This case involves a female plaintiff who suffered injuries during a nonprofit fundraising race that was designed to give funds to a local charity. The race was in a “mud run” format, with a number of obstacles strewn throughout the race’s course by event staff. Many of the obstacles involved climbing, yet participants were not provided with any supplemental safety equipment or personal training prior to the race. At the time of the incident in question, the Plaintiff had arrived, along with several other members of her team, at the base of a vertical wall that was serving as an obstacle on the course. The bottom of the wall on one side was a mud filled trench, while the other was hard gravel. The Plaintiff was required to scale the wall via a rope anchored to the top of the wall. At some point, the Plaintiff slipped and fell on the gravel at the other side of the wall, causing a devastating ankle injury.
Question(s) For Expert Witness
- 1. Please briefly describe your experience with injury biomechanics and kinesiology relating to athletics.
- 2 Does any of this experience relate to landing surfaces?

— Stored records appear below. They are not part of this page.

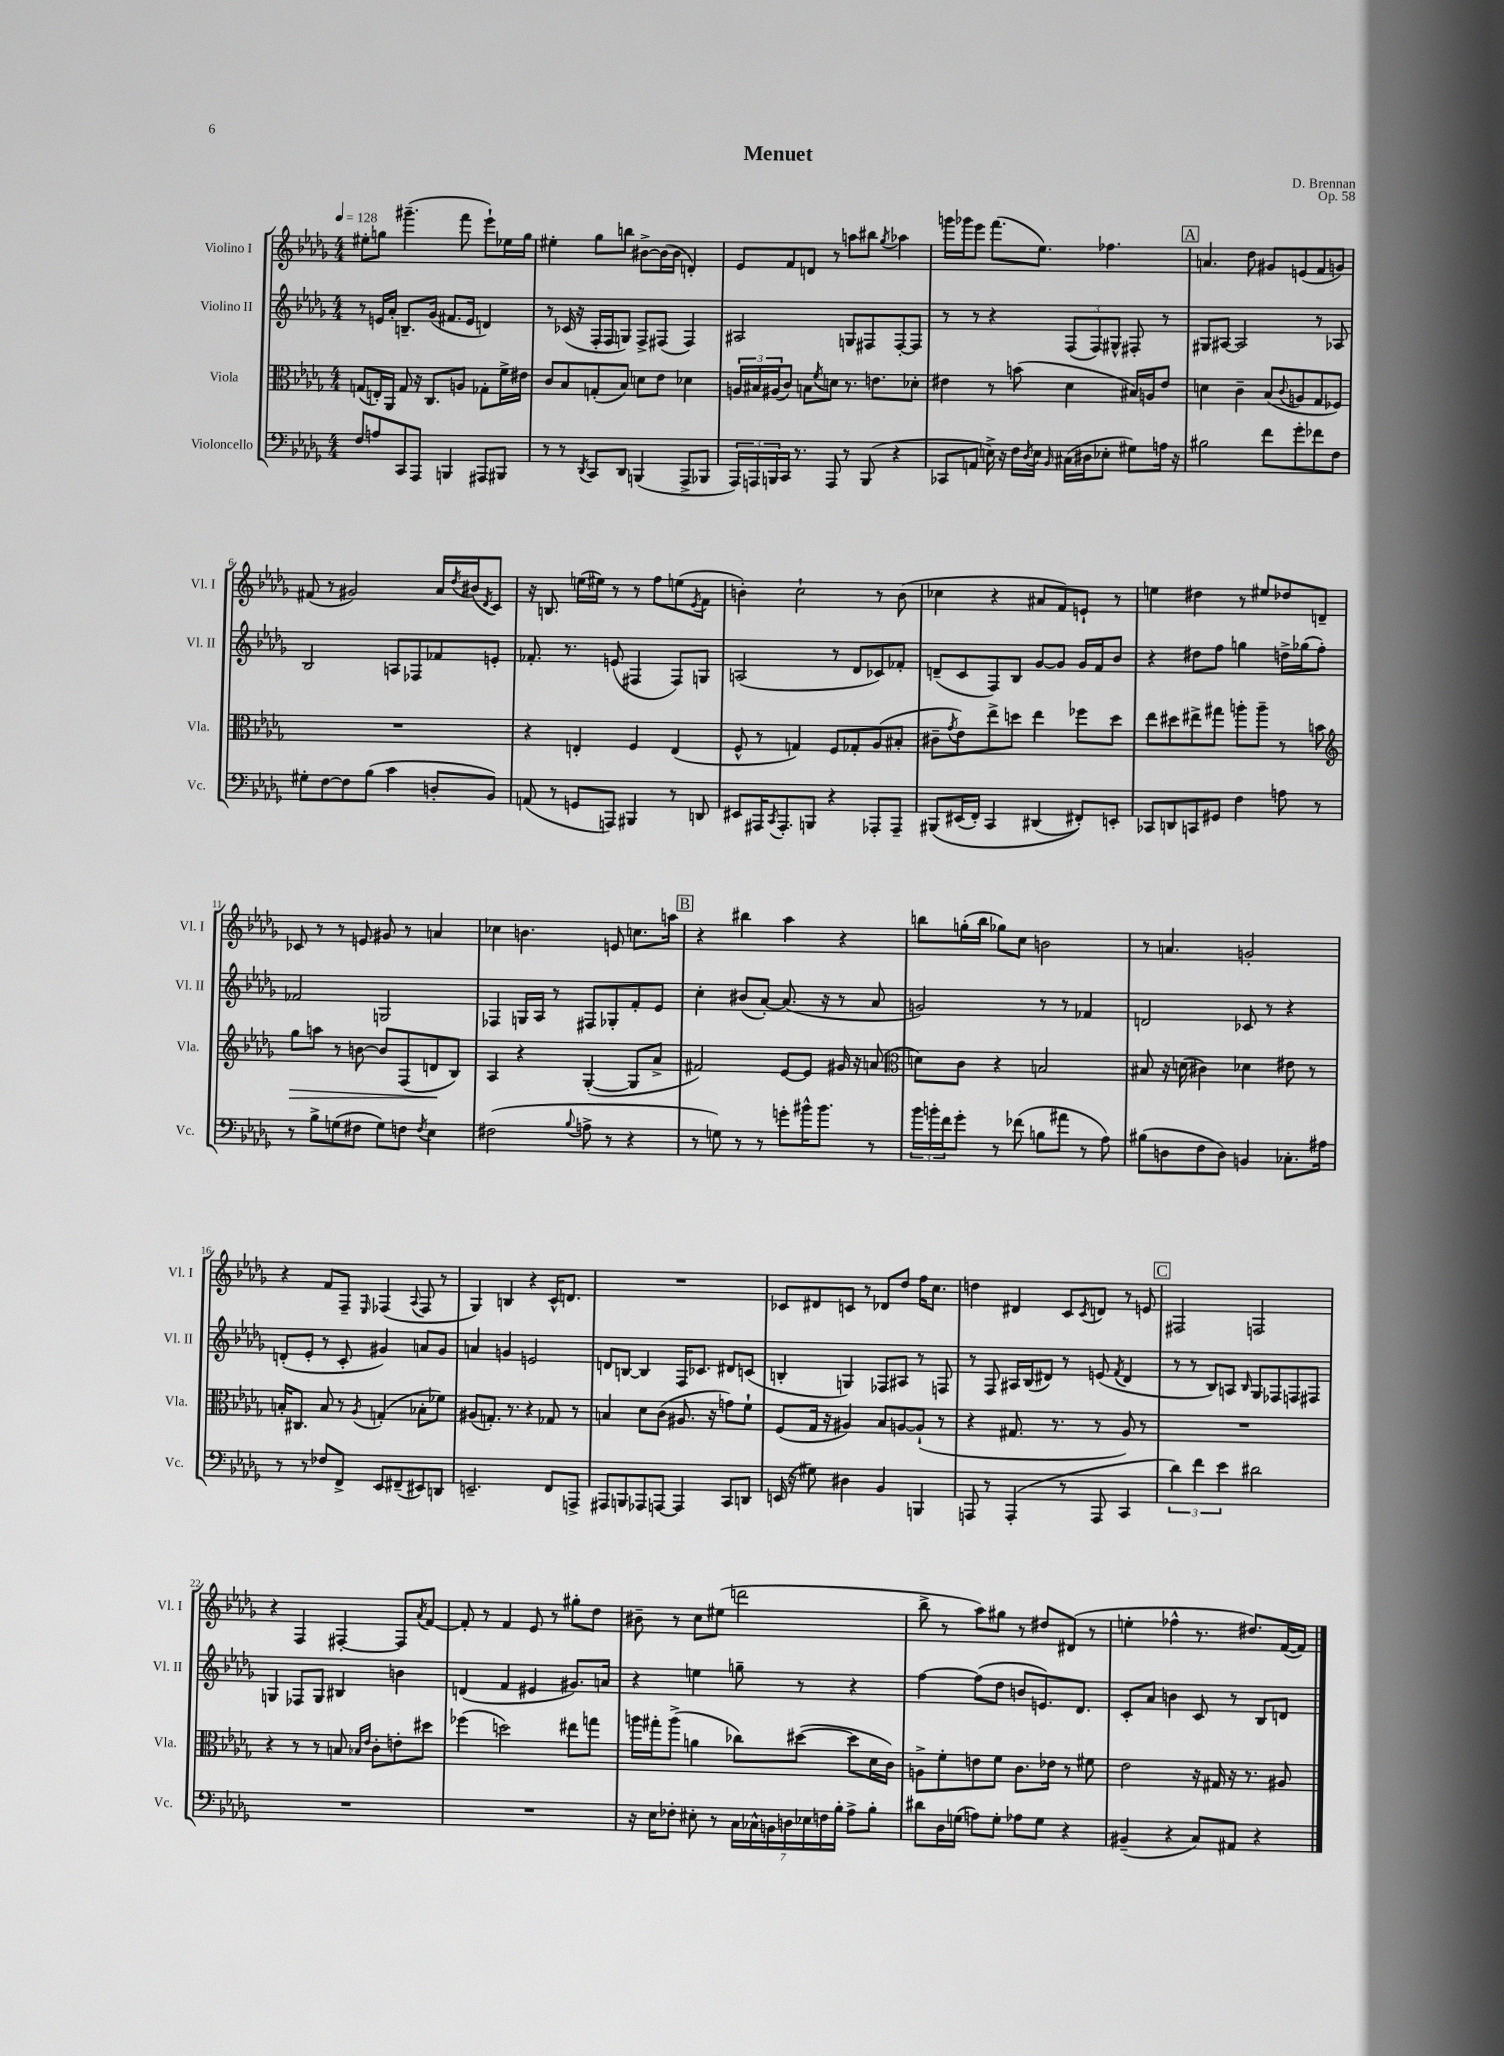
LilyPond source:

\header { title = "Menuet" composer = "D. Brennan" opus = "Op. 58" }
<<
\new StaffGroup <<
\new Staff = "s0" \with { instrumentName = "Violino I" shortInstrumentName = "Vl. I" } {
    \clef treble \key des \major \numericTimeSignature \time 4/4 \tempo 4 = 128
    eis''8-. g''8 gis'''4.--( f'''8 ees'''8-!) ees''16 g''16 |
    eis''4-. ges''8 b''8 bis'8~-> bis'16( bis'16 d'4-.) |
    ees'8 f'8 d'8 r8 a''8 bis''8 \acciaccatura { ges''8 } aes''4 |
    g'''16 ges'''16 ees'''8 f'''8.( ees''8.) fes''4. |
    \mark \markup { \box "A" } a'4. des''8 gis'8 e'8( f'8 g'8) |
    fis'8( r8 gis'2) aes'16 \acciaccatura { des''8 } bis'16( \acciaccatura { des'8 } c'8) |
    r16 b8. e''16( eis''16) r8 r8 f''8 e''8( \acciaccatura { ees'8 } f'8 |
    b'4-.) c''2-! r8 b'8( |
    ces''4 r4 ais'8 f'8) e'8-! r8 |
    e''4 dis''4 r8 eis''8 des''8 d'8-- |
    ces'8 r8 r8 e'8 gis'8 r8 a'4 |
    ces''4 b'4. e'8 c''8. a''16 |
    \mark \markup { \box "B" } r4 bis''4 aes''4 r4 |
    b''8 g''16-.( b''16 ges''8) c''8 b'2 |
    r8 a'4. g'2-. |
    r4 f'8 f8-- \grace { ees16 } fes4( \appoggiatura { aes8 } fes8 r8 |
    ges4) b4 r4 c'16-^ d'8. |
    R1 |
    ces'8 dis'8 c'8 r8 des'8 des''8 f''16 c''8. |
    d''4 dis'4 c'8 \acciaccatura { c'8 } d'8 r8 e'8 |
    \mark \markup { \box "C" } fis2 f2 |
    r4 f4 fis4~-. fis8 \acciaccatura { aes'8 } f'8~ |
    f'8-. r8 f'4 ees'8 r8 gis''8-. des''8 |
    bis'8-- r8 c''8 eis''8( d'''2 |
    bes''8-> r8 aes''8) gis''8 r8 dis''8 dis'8( r8 |
    e''4-. fes''4-^ r8. dis''8.) f'16~( f'16) \bar "|." |
}
\new Staff = "s1" \with { instrumentName = "Violino II" shortInstrumentName = "Vl. II" } {
    \clef treble \key des \major \numericTimeSignature \time 4/4
    r8 e'16 aes'16-. b8.-- ges'16( fis'8. e'16 d'4) |
    r8 ces'16( r16 f16-. f16 g8) f8-> fis8( fis4) |
    ais2 g8 fis8 fis8~-. fis8 |
    r8 r8 r4 \tuplet 3/2 { f8( f8) gis8-^ } fis8-. r8 |
    \mark \markup { \box "A" } gis8 ais8~ ais2 r8 aes8 |
    bes2 a8 fes8 fes'8 e'8-. |
    fes'8.-. r8. e'8( fis4 fis8) g8 |
    a2( r8 des'8 ces'8) fes'8-. |
    d'8--( c'8 f8) bes8 ges'8~ ges'8 ges'16 f'16 bes'8 |
    r4 dis''8 f''8 g''4 d''16-> ges''16( f''8-.) |
    fes'2 g2 |
    fes4 g16 aes16 r8 fis8 ges8-. f'8-. ees'8 |
    \mark \markup { \box "B" } c''4-. bis'8( aes'8~-.) aes'8.( r16 r8 aes'8 |
    g'2) r8 r8 fes'4 |
    d'2 ces'8 r8 r4 |
    d'8-.( ees'8-. r8 c'8-. gis'4) a'8 gis'8 |
    a'4 g'4 e'2 |
    d'8 b8~ b4 f16 ces'8. dis'8 c'8( |
    b4-. g4) fes8 ais8 r8 f8 |
    r8 f8 ais16 bes16( dis'8) r8 e'8( \acciaccatura { f'8 } dis'4 |
    \mark \markup { \box "C" } r8 r8 bes8) a8 \grace { bes16 } ges8 fes8 f8 fis8 |
    g4 fes8 g8 bis4 b'4 |
    d'4( f'4 eis'4 gis'8.) a'16 |
    r4 e''4 g''8-- r8 r4 |
    f''4~ f''8( des''8 b'8 e'8.) des'8. |
    c'8-. aes'8 b'4 c'8 r8 bes8 d'8 \bar "|." |
}
\new Staff = "s2" \with { instrumentName = "Viola" shortInstrumentName = "Vla." } {
    \clef alto \key des \major \numericTimeSignature \time 4/4
    g8( e16-.) aes,16 g8 r16 c8. a8 ges8-. f'16-> eis'16 |
    c'8 bes8 g8-.( bes8) d'8 ees'8 des'4 |
    \tuplet 3/2 { a16 bis16 ais16( } c'8) b8 \acciaccatura { f'8 } d'8 r8. e'8. des'8-. |
    eis'4 r8 b'8( des'4 bis16) a16 eis'8 |
    \mark \markup { \box "A" } d'4 c'4-- bes8( \appoggiatura { c'8 } a8 ges8 fes8) |
    R1 |
    r4 e4-. f4 e4( |
    f8-^ r8 g4) f8 ges8-. aes8( bis8-. |
    cis'8-- \acciaccatura { ges'8 } ees'8) ees''8-> d''8 ees''4 fes''8 d''8 |
    ees''8 dis''8 eis''8-> gis''8 a''8-. a''8-- r8 b'8 |
    \clef treble ges''8\> a''8 r8 b'8~ b'8 f8( d'8\! bes8) |
    aes4 r4 ges4~-.( ges8 aes'8-> |
    \mark \markup { \box "B" } fis'2) ees'8~ ees'8 gis'16 r16 a'8( |
    \clef alto d'8) c'8 r4 b2 |
    bis8 r16 d'16( cis'4) des'4 eis'8 r8 |
    b16-. cis8. b8 r8 \acciaccatura { aes8 } g4-.( bes8-. fes'8) |
    ais8( g8.-.) r8. r4 ges8 r8 |
    b4 des'8 c'8( ais8. r16 g'8) f'8-! |
    f8( ges16 r16 ais4) bes8 a8~ a8-!( r8 |
    r4 gis8. r8. r8 aes8) r8 |
    \mark \markup { \box "C" } R1 |
    r4 r8 r8 b8 \grace { bes16 ees'16 } c'8-. e'8-. dis''8 |
    fes''4( d''2) eis''8 g''8 |
    a''16 gis''16-. a''8->( a'4 ces''8) dis''8~( dis''8 des'16 c'16) |
    a8-> f'8-. e'8 f'8 c'8. ees'16 r8 fis'8 |
    ees'2 r16 gis16 r16 r8. ais8 \bar "|." |
}
\new Staff = "s3" \with { instrumentName = "Violoncello" shortInstrumentName = "Vc." } {
    \clef bass \key des \major \numericTimeSignature \time 4/4
    f8 a8 c,8 aes,,8 b,,4 ais,,8 bis,,8 |
    r8 r8 \acciaccatura { des,8 } c,8 des,8 b,,4( aes,,8-> bes,,8 |
    \tuplet 3/2 { aes,,16) a,,16 b,,16 } c,16 r8. a,,8 r8 b,,8( r4 |
    ces,8 a,8 e16->) r16 f16 \acciaccatura { des8 } e16 \grace { bes,16 } cis16( dis16 ees8-. gis8) a16 r16 |
    \mark \markup { \box "A" } bis2 f'8 ges'8-. fes'8 f8 |
    gis8-. f8~ f8 bes8( c'4 d8-. bes,8) |
    a,8( r8 g,8 a,,8) bis,,4 r8 d,8 |
    eis,8 ais,,16 \acciaccatura { c,8 } ais,,8.-. b,,8 r4 aes,,8-. aes,,8-- |
    bis,,8\( eis,16( f,16-.) c,4 dis,4( fis,8-.)\) e,8-. |
    ces,8 d,8 c,8 gis,8 f4 a8 r8 |
    r8 bes8-> g8( fis8 g8) f8 \acciaccatura { f8 } ees4 |
    fis2( \appoggiatura { bes8 } a8-> r8 r4 |
    \mark \markup { \box "B" } r8 g8) r8 r8 g'8-. bis'16-^ bis'8. r8 |
    \tuplet 3/2 { bes'16 b'16-. f'16 } ges'8-. r8 fes'8( b8 ais'8 r8 aes8) |
    bis8( d8 f8 d8) b,4 ces8.-. ais16 |
    r8 r8 fes8 f,8-> ees,8 fis,8--( eis,8) d,8 |
    e,2.-- f,8 a,,8-> |
    ais,,8 b,,8 aes,,8 a,,8~ a,,4 c,8 d,8 |
    e,16( r16 gis8) dis4 bes,4 b,,4 |
    a,,8 r8 a,,4-.( r8 a,,8 c,4 |
    \mark \markup { \box "C" } \tuplet 3/2 { des'4) f'4 ees'4 } dis'2 |
    R1 |
    R1 |
    r16 ees16 fes8-. eis8-. r8 \tuplet 7/4 { c16 ces16-^ b,16 d16 ees16 f16 bes16-. } aes8-> bes8-. |
    dis'8 des16 g16( a8) g8-. aes8 g8 r4 |
    bis,4--( r4 c8) ais,8 r4 \bar "|." |
}
>>
>>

Expert Witness Response E-077885
I have been involved in a number of injury cases requiring biomechanics information. These have been most common in gymnastics, cheerleading, trampoline parks, and others. I suspect that the “rocks” in question may have been p-gravel. If this is the case, then there have been studies of playground-related impacts on everything from asphalt to dirt, grass, ground-up tires, wood chips and others. Most impacts are not simply straight down and involve other force/torque components that will probably increase the difficulty of the analysis. It should be common sense that if people can fall from any height above their standing height that the landing surface requires special precautions. There are a variety of ways to reduce the harshness of an impact including everything from instruction, to matting, inflatable equipment, and ropes and harnesses.